> RECORDS FOR THE TASK:
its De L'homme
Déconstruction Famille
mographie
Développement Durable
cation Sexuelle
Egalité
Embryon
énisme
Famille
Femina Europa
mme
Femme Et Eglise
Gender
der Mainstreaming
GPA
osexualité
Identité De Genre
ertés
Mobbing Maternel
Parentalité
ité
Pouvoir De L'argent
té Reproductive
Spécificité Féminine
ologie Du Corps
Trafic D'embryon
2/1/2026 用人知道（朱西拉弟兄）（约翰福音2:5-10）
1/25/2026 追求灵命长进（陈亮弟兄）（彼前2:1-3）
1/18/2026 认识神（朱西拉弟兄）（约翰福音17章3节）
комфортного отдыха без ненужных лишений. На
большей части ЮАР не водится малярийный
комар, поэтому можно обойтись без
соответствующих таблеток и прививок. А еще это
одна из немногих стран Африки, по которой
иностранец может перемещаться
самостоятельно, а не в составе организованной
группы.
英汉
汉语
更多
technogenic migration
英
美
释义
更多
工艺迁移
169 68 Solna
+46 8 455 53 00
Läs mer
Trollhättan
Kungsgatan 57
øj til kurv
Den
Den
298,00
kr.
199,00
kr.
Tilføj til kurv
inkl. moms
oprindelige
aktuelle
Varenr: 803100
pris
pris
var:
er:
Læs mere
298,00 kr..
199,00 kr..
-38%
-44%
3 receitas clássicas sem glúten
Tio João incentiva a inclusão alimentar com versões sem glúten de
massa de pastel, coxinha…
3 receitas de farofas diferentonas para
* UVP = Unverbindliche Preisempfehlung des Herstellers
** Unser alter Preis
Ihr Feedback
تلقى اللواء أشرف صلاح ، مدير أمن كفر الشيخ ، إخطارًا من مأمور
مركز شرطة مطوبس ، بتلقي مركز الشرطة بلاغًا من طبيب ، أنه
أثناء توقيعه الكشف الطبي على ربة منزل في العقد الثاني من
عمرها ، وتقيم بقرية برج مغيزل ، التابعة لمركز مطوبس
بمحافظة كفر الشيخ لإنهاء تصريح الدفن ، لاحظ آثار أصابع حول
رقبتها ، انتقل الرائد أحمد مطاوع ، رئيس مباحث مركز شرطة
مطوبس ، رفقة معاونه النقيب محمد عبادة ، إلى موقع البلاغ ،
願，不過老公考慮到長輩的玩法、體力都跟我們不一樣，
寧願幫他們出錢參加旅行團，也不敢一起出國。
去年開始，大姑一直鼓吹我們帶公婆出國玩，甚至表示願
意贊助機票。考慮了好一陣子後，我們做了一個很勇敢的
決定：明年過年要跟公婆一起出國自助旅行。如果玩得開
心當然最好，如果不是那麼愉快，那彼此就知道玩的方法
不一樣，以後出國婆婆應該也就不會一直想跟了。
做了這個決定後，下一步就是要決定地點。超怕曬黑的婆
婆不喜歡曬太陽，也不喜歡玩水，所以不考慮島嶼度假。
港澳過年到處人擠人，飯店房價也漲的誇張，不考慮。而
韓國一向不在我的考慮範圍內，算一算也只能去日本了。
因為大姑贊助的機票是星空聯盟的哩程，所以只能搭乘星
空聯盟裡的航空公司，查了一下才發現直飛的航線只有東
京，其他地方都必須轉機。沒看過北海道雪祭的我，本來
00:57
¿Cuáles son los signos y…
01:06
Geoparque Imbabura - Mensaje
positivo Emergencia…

> TASK STATEMENT:
All lines of the records containing "مطوبس" should be shown.

> EXERCISE RESULT:
مركز شرطة مطوبس ، بتلقي مركز الشرطة بلاغًا من طبيب ، أنه
عمرها ، وتقيم بقرية برج مغيزل ، التابعة لمركز مطوبس
مطوبس ، رفقة معاونه النقيب محمد عبادة ، إلى موقع البلاغ ،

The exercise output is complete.